Terça-feira à tarde
Terça-feira à tarde é o dia que eu tenho que entregar o texto para o Coletivo Indra. A cada quinze dias, às terças-feiras à tarde. Durante toda a semana anterior eu tentei pensar no que fazia sentido escrever. Virei e mexi. Nada. Li o texto do Antônio Prata. Como ele consegue? Tirar uma coluna deliciosa de um passeio com o filho e um encontro inesperado com “o” hippie. Quisera eu ter tamanha habilidade.

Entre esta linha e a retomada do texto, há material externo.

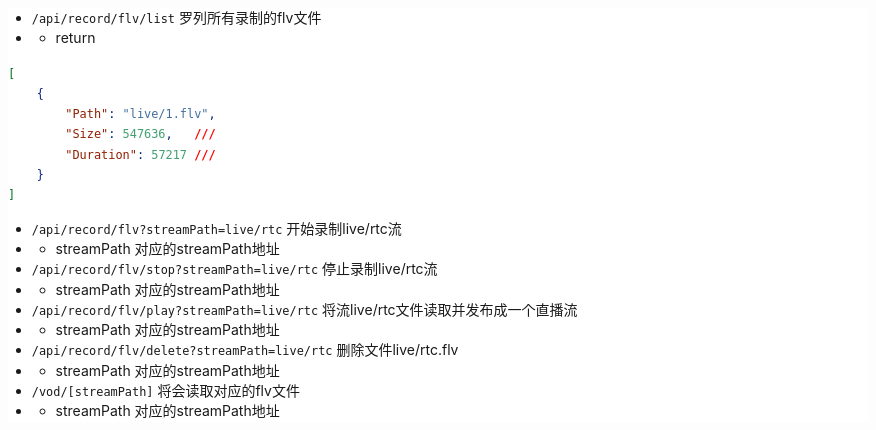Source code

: - `/api/record/flv/list` 罗列所有录制的flv文件
- - return
```json
[
    {
        "Path": "live/1.flv",
        "Size": 547636,   ///
        "Duration": 57217 ///
    }
]
```
- `/api/record/flv?streamPath=live/rtc` 开始录制live/rtc流
- - streamPath 对应的streamPath地址
- `/api/record/flv/stop?streamPath=live/rtc` 停止录制live/rtc流
- - streamPath 对应的streamPath地址
- `/api/record/flv/play?streamPath=live/rtc` 将流live/rtc文件读取并发布成一个直播流
- - streamPath 对应的streamPath地址
- `/api/record/flv/delete?streamPath=live/rtc` 删除文件live/rtc.flv
- - streamPath 对应的streamPath地址
- `/vod/[streamPath]` 将会读取对应的flv文件
- - streamPath 对应的streamPath地址



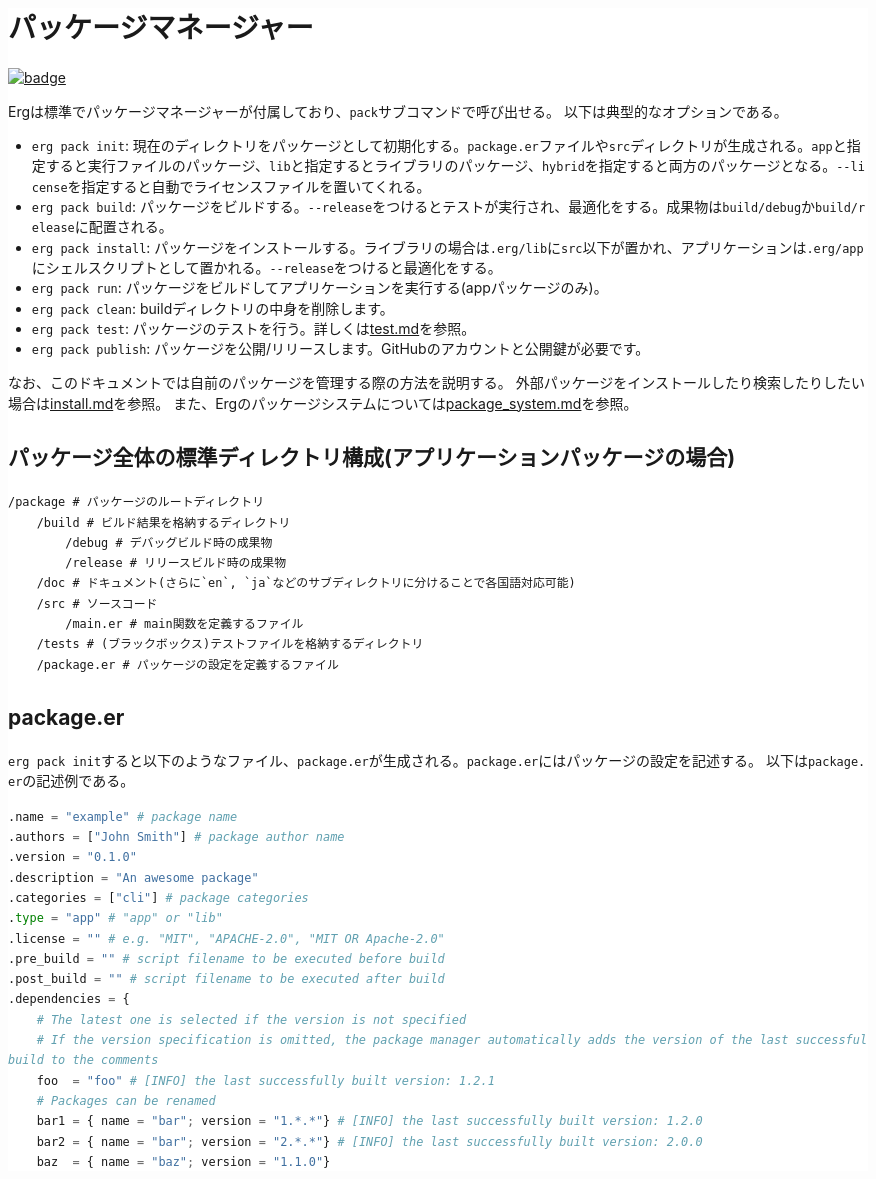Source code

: # パッケージマネージャー

[![badge](https://img.shields.io/endpoint.svg?url=https%3A%2F%2Fgezf7g7pd5.execute-api.ap-northeast-1.amazonaws.com%2Fdefault%2Fsource_up_to_date%3Fowner%3Derg-lang%26repos%3Derg%26ref%3Dmain%26path%3Ddoc/EN/tools/pack.md%26commit_hash%3D5dcc68890812c6d017b9f143d59c971a13b81eb8)](https://gezf7g7pd5.execute-api.ap-northeast-1.amazonaws.com/default/source_up_to_date?owner=erg-lang&repos=erg&ref=main&path=doc/EN/tools/pack.md&commit_hash=5dcc68890812c6d017b9f143d59c971a13b81eb8)

Ergは標準でパッケージマネージャーが付属しており、`pack`サブコマンドで呼び出せる。
以下は典型的なオプションである。

* `erg pack init`: 現在のディレクトリをパッケージとして初期化する。`package.er`ファイルや`src`ディレクトリが生成される。`app`と指定すると実行ファイルのパッケージ、`lib`と指定するとライブラリのパッケージ、`hybrid`を指定すると両方のパッケージとなる。`--license`を指定すると自動でライセンスファイルを置いてくれる。
* `erg pack build`: パッケージをビルドする。`--release`をつけるとテストが実行され、最適化をする。成果物は`build/debug`か`build/release`に配置される。
* `erg pack install`: パッケージをインストールする。ライブラリの場合は`.erg/lib`に`src`以下が置かれ、アプリケーションは`.erg/app`にシェルスクリプトとして置かれる。`--release`をつけると最適化をする。
* `erg pack run`: パッケージをビルドしてアプリケーションを実行する(appパッケージのみ)。
* `erg pack clean`: buildディレクトリの中身を削除します。
* `erg pack test`: パッケージのテストを行う。詳しくは[test.md](./test.md)を参照。
* `erg pack publish`: パッケージを公開/リリースします。GitHubのアカウントと公開鍵が必要です。

なお、このドキュメントでは自前のパッケージを管理する際の方法を説明する。
外部パッケージをインストールしたり検索したりしたい場合は[install.md](./install.md)を参照。
また、Ergのパッケージシステムについては[package_system.md](../syntax/35_package_system.md)を参照。

## パッケージ全体の標準ディレクトリ構成(アプリケーションパッケージの場合)

```console
/package # パッケージのルートディレクトリ
    /build # ビルド結果を格納するディレクトリ
        /debug # デバッグビルド時の成果物
        /release # リリースビルド時の成果物
    /doc # ドキュメント(さらに`en`, `ja`などのサブディレクトリに分けることで各国語対応可能)
    /src # ソースコード
        /main.er # main関数を定義するファイル
    /tests # (ブラックボックス)テストファイルを格納するディレクトリ
    /package.er # パッケージの設定を定義するファイル
```

## package.er

`erg pack init`すると以下のようなファイル、`package.er`が生成される。`package.er`にはパッケージの設定を記述する。
以下は`package.er`の記述例である。

```python
.name = "example" # package name
.authors = ["John Smith"] # package author name
.version = "0.1.0"
.description = "An awesome package"
.categories = ["cli"] # package categories
.type = "app" # "app" or "lib"
.license = "" # e.g. "MIT", "APACHE-2.0", "MIT OR Apache-2.0"
.pre_build = "" # script filename to be executed before build
.post_build = "" # script filename to be executed after build
.dependencies = {
    # The latest one is selected if the version is not specified
    # If the version specification is omitted, the package manager automatically adds the version of the last successful build to the comments
    foo  = "foo" # [INFO] the last successfully built version: 1.2.1
    # Packages can be renamed
    bar1 = { name = "bar"; version = "1.*.*"} # [INFO] the last successfully built version: 1.2.0
    bar2 = { name = "bar"; version = "2.*.*"} # [INFO] the last successfully built version: 2.0.0
    baz  = { name = "baz"; version = "1.1.0"}
```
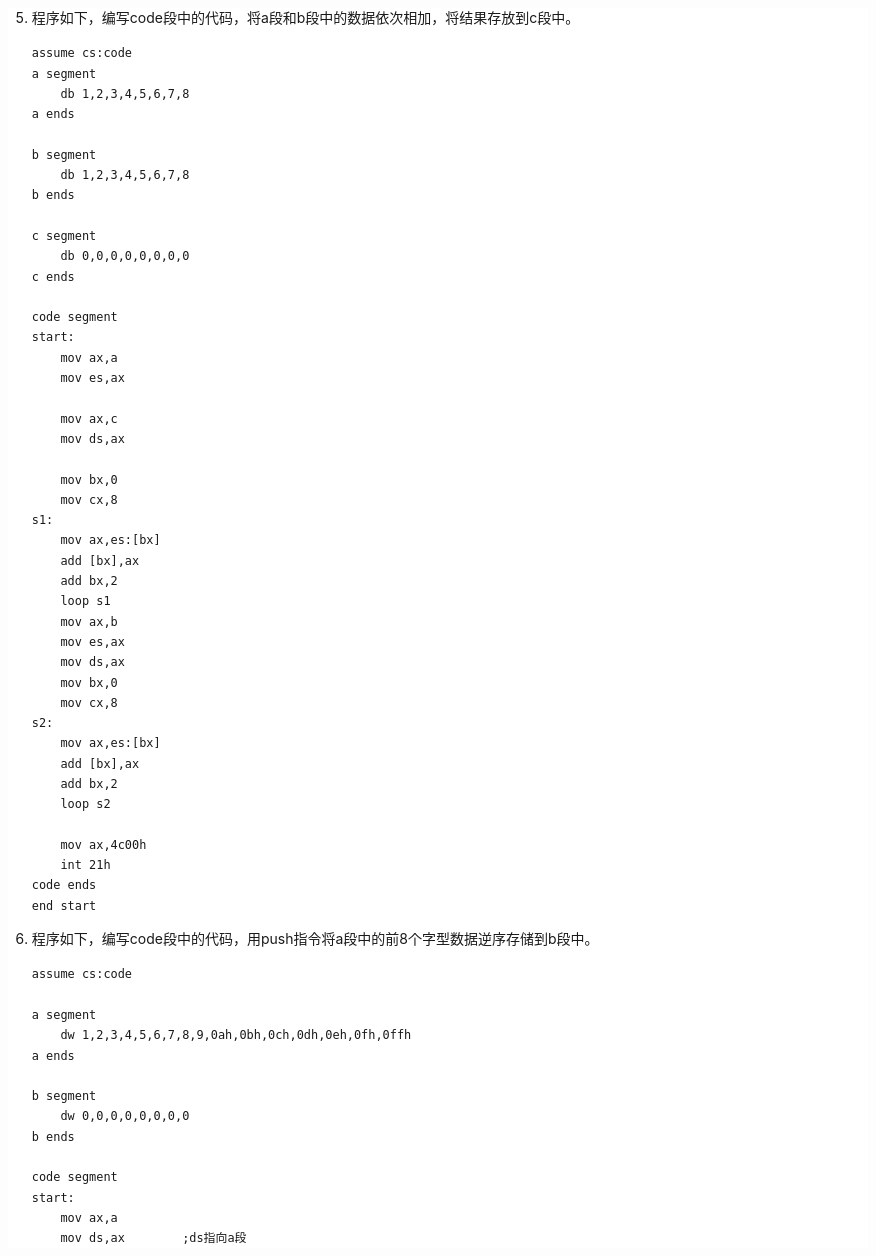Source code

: 5. 程序如下，编写code段中的代码，将a段和b段中的数据依次相加，将结果存放到c段中。

   ```assembly
   assume cs:code
   a segment
       db 1,2,3,4,5,6,7,8
   a ends
    
   b segment
       db 1,2,3,4,5,6,7,8
   b ends
    
   c segment
       db 0,0,0,0,0,0,0,0
   c ends
    
   code segment
   start:
       mov ax,a
       mov es,ax
       
       mov ax,c
       mov ds,ax
       
       mov bx,0
       mov cx,8
   s1:
       mov ax,es:[bx]
       add [bx],ax
       add bx,2
       loop s1
       mov ax,b 
       mov es,ax
       mov ds,ax 
       mov bx,0
       mov cx,8
   s2:
       mov ax,es:[bx]
       add [bx],ax
       add bx,2
       loop s2
       
       mov ax,4c00h
       int 21h
   code ends
   end start
   ```

6. 程序如下，编写code段中的代码，用push指令将a段中的前8个字型数据逆序存储到b段中。

   ```assembly
   assume cs:code
    
   a segment
       dw 1,2,3,4,5,6,7,8,9,0ah,0bh,0ch,0dh,0eh,0fh,0ffh
   a ends
    
   b segment
       dw 0,0,0,0,0,0,0,0
   b ends
    
   code segment
   start:
       mov ax,a
       mov ds,ax        ;ds指向a段
   ```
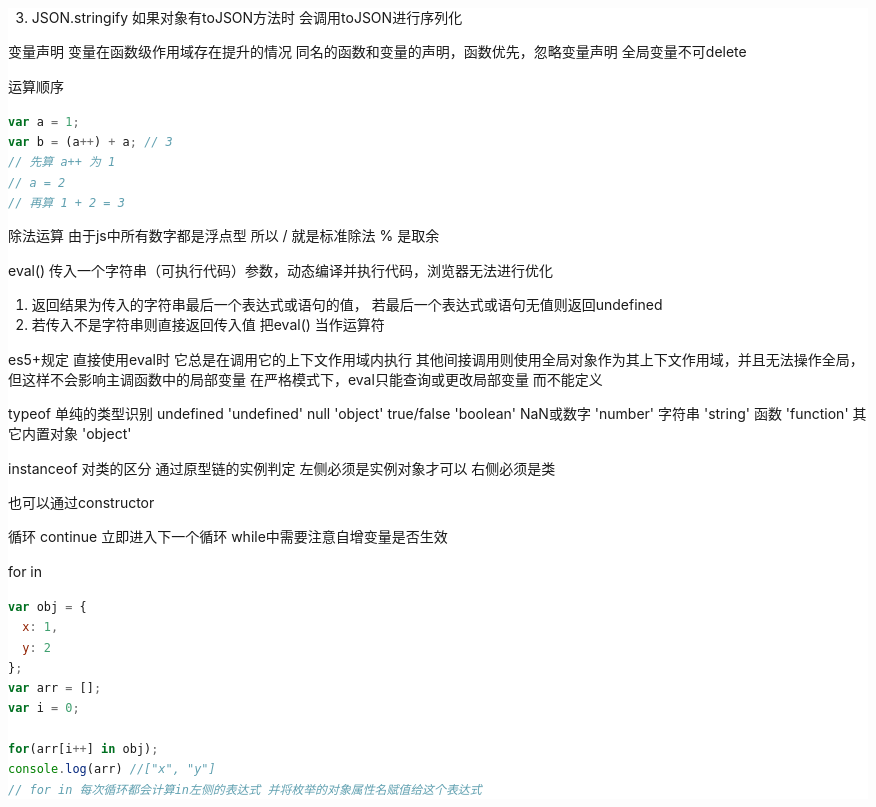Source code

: 3. JSON.stringify
如果对象有toJSON方法时 会调用toJSON进行序列化 



变量声明
变量在函数级作用域存在提升的情况
同名的函数和变量的声明，函数优先，忽略变量声明
全局变量不可delete

运算顺序

```js
var a = 1;
var b = (a++) + a; // 3
// 先算 a++ 为 1
// a = 2 
// 再算 1 + 2 = 3
```

除法运算 由于js中所有数字都是浮点型 所以 / 就是标准除法
% 是取余




eval() 传入一个字符串（可执行代码）参数，动态编译并执行代码，浏览器无法进行优化 
1. 返回结果为传入的字符串最后一个表达式或语句的值， 若最后一个表达式或语句无值则返回undefined
2. 若传入不是字符串则直接返回传入值
把eval() 当作运算符

es5+规定
直接使用eval时 它总是在调用它的上下文作用域内执行
其他间接调用则使用全局对象作为其上下文作用域，并且无法操作全局， 但这样不会影响主调函数中的局部变量
在严格模式下，eval只能查询或更改局部变量 而不能定义



typeof 单纯的类型识别
undefined  'undefined'
null 'object'
true/false 'boolean'
NaN或数字 'number'
字符串 'string'
函数 'function'
其它内置对象 'object'



instanceof 对类的区分
通过原型链的实例判定 左侧必须是实例对象才可以 右侧必须是类 

也可以通过constructor



循环
continue 立即进入下一个循环 while中需要注意自增变量是否生效

for in
```js
var obj = {
  x: 1,
  y: 2
};
var arr = [];
var i = 0;

for(arr[i++] in obj);
console.log(arr) //["x", "y"]
// for in 每次循环都会计算in左侧的表达式 并将枚举的对象属性名赋值给这个表达式
```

Terça-feira à tarde. O tempo tá correndo. É ócio criativo que fala? O que será que aconteceu? Não pode ser falta de assunto. Será esvaziamento cerebral? Olho para os cachorros, não me vem nada. Olho para o teto. Branco. Invoco agora os meus mentores intelectuais e criativos. “Oh Carlos Drummont, Machado de Assis, Fernando Pessoa, Clarice Lispector, Amós Oz...”. Tão grande o meu desespero que tento invocar até os vivos... “Mia Couto, Carlos Ruiz Zafon, Luis Fernando Veríssimo”. Desastre.
Terça-feira à tarde. Nada tem acontecido? O nada se faz constante. Será?
As olimpíadas acabaram, hoje começam as paralimpíadas e ninguém comenta sobre. Nada diferente do esperado nesta sociedade pouco empática.
A CPI continua, o que expõe cada vez mais o escândalo das vacinas e a nossa desarticulação no enfrentamento da pandemia do Covid-19.
Bolsonaro pede impeachment de Alexandre de Moraes e tem oficial da reserva convocando invasão ao STF no 7 de setembro. O berrante toca e o gado muge.
A gasolina a 7 reais. Não tive coragem de encher o tanque – vou encher o pneu da minha bicicleta.
O preço dos alimentos no supermercado exorbitante. Parece até que a feira do mês está sendo feita nas lojas do aeroporto.
Fiéis da igreja católica ofendendo o padre Júlio Lancellott (São Paulo) e padre Lino Allegri (Fortaleza) por ajudar os pobres e condenar o atual governo. Podemos citar aqui Dom Helder: “Quando dou comida aos pobres me chamam de santo, se pergunto porque são pobres, me chamam de comunista”.
Muitas coisas acontecendo, mas pouco estímulo e força para retratá-las. Parece que a gente, há anos, gira em círculo. A impressão é que já estivemos exatamente aqui.
“Enquanto esses comandantes loucos ficam por aí
Queimando pestanas organizando suas batalhas
Os guerrilheiros nas alcovas preparando na surdina suas
Mortalhas
A cada conflito mais escombros
Isso tudo acontecendo e eu aqui na praça
Dando milho aos pombos
Isso tudo acontecendo e eu aqui na praça
Dando milho aos pombos
Entra ano, sai ano, cada vez fica mais difícil
O pão, o arroz, o feijão, o aluguel
Uma nova corrida do ouro
O homem comprando da sociedade o seu papel
Quando mais alto o cargo maior o rombo
Isso tudo acontecendo e eu aqui na praça
Dando milho aos pombos
Isso tudo acontecendo e eu aqui na praça
Dando milho aos pombos
Isso tudo acontecendo e eu aqui na praça
Dando milho aos pombos
Isso tudo acontecendo e eu aqui na praça
Dando milho aos pombos
Eu dando milho aos pombos no frio desse chão
Eu sei tanto quanto eles se baterem asas mais alto
Voam como gavião
Tiro ao homem tiro ao pombo
Quanto mais alto voam maior o tombo
Eu já nem sei o que mata mais
Se o trânsito, a fome ou a guerra
Se chega alguém querendo consertar
Vem logo a ordem de cima
Pega esse idiota e enterra
Todo mundo querendo descobrir seu ovo de Colombo
Isso tudo acontecendo e eu aqui na praça
Dando milho aos pombos
Isso tudo acontecendo e eu aqui na praça
Dando milho aos pombos”
Zé Geraldo, “Milho aos pombos”, 1981.